(U-WIRE) WASHINGTON – In the $2.57 billion budget he unveiled before Congress last week, President Bush called for an overhaul of financial aid in higher education and a major reorganization of aid aimed at helping disadvantaged students.
While the overall education budget would be cut by about one percent, the first reduction in 10 years, the president’s proposal would increase overall aid to poor districts by 4.7 percent, to $13.3 billion.
Bush called for a $1.3 billion addition to the Pell Grant program, a 45 percent increase. Under the plan, Pell awards would benefit more low-income students and the maximum award would grow $500 to $4,550 over five years.
Funding for the Pell awards would come from cuts in subsidies to lenders and an elimination of federal dollars going to the Perkins loan program.
Secretary of Education Margaret Spellings praised the budget in an address to the American Council on Higher Education Monday.
“This is truly a reform budget when it comes to student loans,” she said.
Bush’s plan would maintain a “variable” interest rate formula on student loans, which the Department of Education said would reduce the amount of interest students would have to repay with loans. Annual subsidized loan limits would rise to $3,500 for first-year students and $4,500 for second-year students.
But the president provoked controversy from both parties in Congress by asking for $529.6 million in cuts to federal education spending.
His plan would end all federal spending on vocational education, $1.2 billion, and eliminate a slew of high school programs aimed at helping low-income students such as Upward Bound, Talent Search and GEAR UP. Some of the freed funds would be directed toward a new effort to implement No Child Left Behind reforms such as remedial reading classes and mandatory federal testing at the high school level.
Republican Sen. Arlen Specter, Chair of the Senate Subcommittee on Labor, Health and Human Services and Education, was skeptical of the president’s proposals.
“Funding for Pell Grants, which has received considerable public attention, is only one of many worthy education programs deserving continued support,” Specter said in the Washington Post. “The president’s support for increased money for Pell Grants is commendable, but there is no net gain to education if those increases come from cutting or eliminating other important programs.”
The ranking Democrat on the Senate education subcommittee, Tom Harkin of Iowa, asked Congress to reject the education budget.

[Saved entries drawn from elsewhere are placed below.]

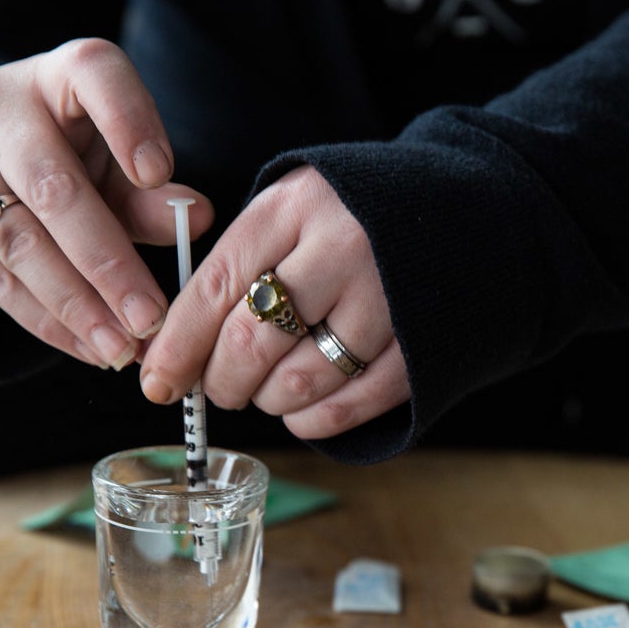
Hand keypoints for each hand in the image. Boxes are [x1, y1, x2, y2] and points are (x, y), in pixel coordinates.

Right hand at [0, 38, 213, 369]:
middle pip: (55, 188)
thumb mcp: (116, 166)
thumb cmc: (73, 160)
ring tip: (123, 349)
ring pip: (19, 243)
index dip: (128, 121)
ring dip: (77, 306)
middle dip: (108, 263)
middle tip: (151, 318)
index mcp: (61, 75)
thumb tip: (198, 217)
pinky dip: (47, 322)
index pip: (94, 74)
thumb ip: (152, 195)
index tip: (158, 173)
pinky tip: (87, 348)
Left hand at [139, 166, 409, 439]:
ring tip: (266, 392)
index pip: (215, 286)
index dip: (178, 345)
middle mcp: (341, 247)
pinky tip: (303, 414)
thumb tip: (174, 347)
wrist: (471, 212)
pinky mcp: (422, 341)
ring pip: (297, 381)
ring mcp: (386, 297)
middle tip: (216, 391)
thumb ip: (242, 262)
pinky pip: (352, 403)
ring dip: (268, 402)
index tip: (158, 382)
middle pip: (250, 341)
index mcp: (295, 206)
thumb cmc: (359, 219)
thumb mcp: (296, 209)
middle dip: (219, 382)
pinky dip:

“The president eliminates $2.1 billion for high schools, replaces it with $1.5 billion, and calls it an ‘initiative.’ That is exactly the kind of help our schools can do without,” Harkin said in a statement.
Harkin also cited a $12 billion shortfall in funding originally planned to implement No Child Left Behind when the law was enacted in 2002.
Along with other Democratic lawmakers, Harkin applauded the boost to the Pell Grant program but criticized the president for not meeting a campaign promise made in 2000 to increase the maximum award to $5,100. Bush’s focus on high schools would come in the form of $2 billion aimed at helping struggling students, math and science partnerships and Advanced Placement tests. He would require state math and reading testing in grades nine to 11, an expansion of two years.